→ **Exercise**
Pick out each line of the data below that contains the word "series" and copy those lines.

→ **Task input**
* * * * * * * * *

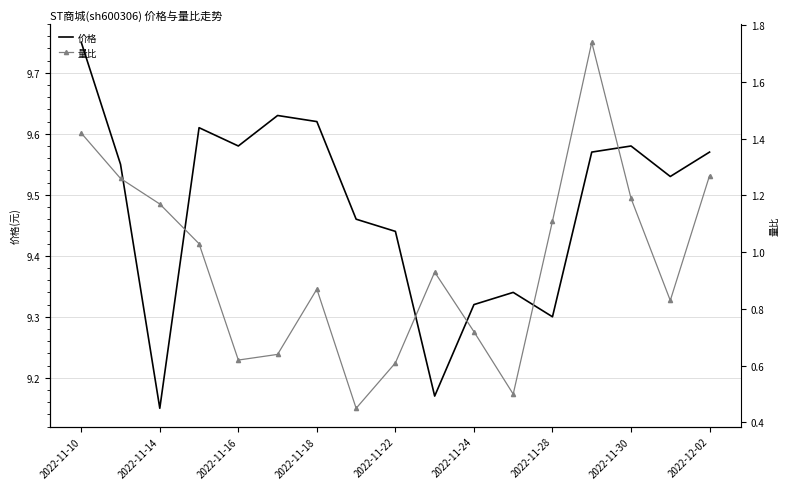

Is it true that 价格 equals 13.1 at 2022-11-28?

False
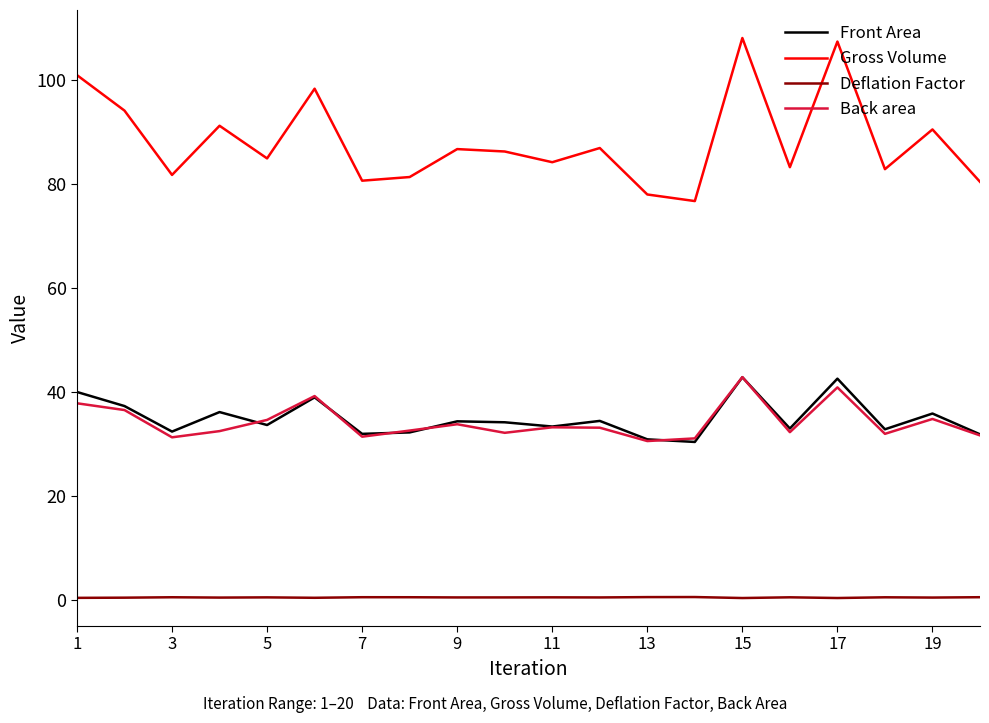

True or false: Back area and Gross Volume intersect in this chart.

False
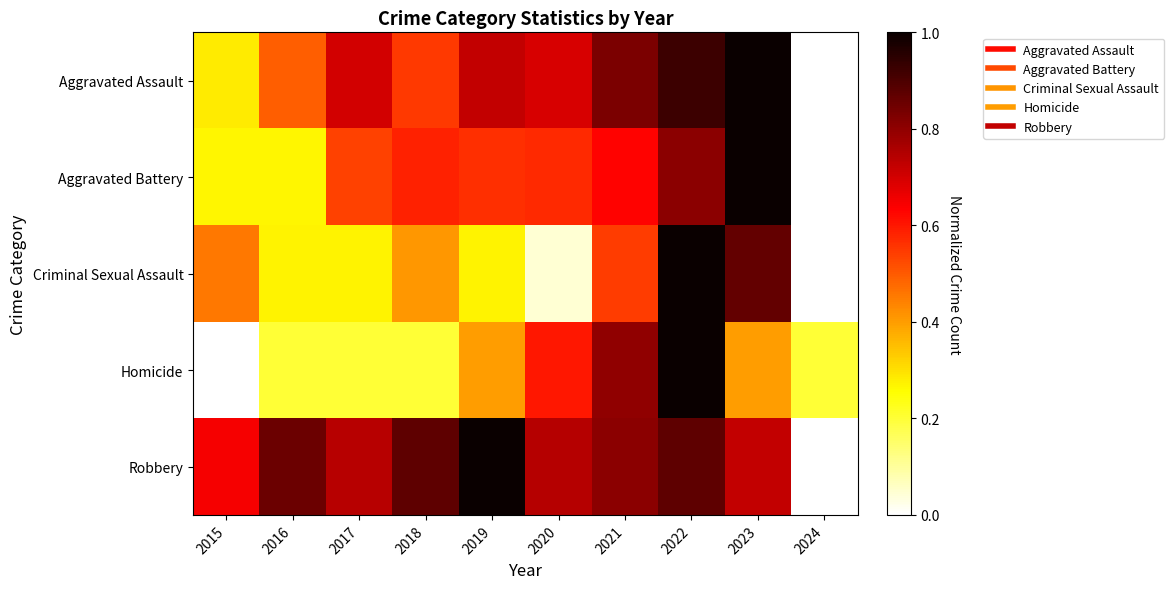

What is the total value across all series at 2024?

0.2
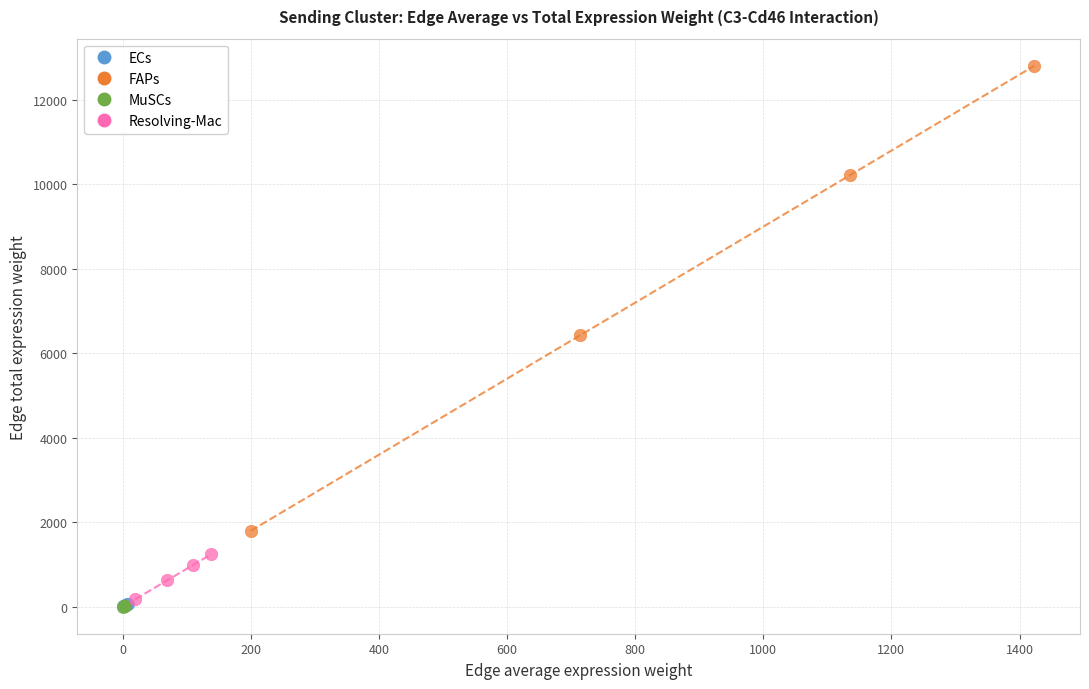

What are all the series names shown in the legend?

ECs, FAPs, MuSCs, Resolving-Mac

* * * * * * * * *

→ **Task response**
What is the total value across all series at 2024?
What are all the series names shown in the legend?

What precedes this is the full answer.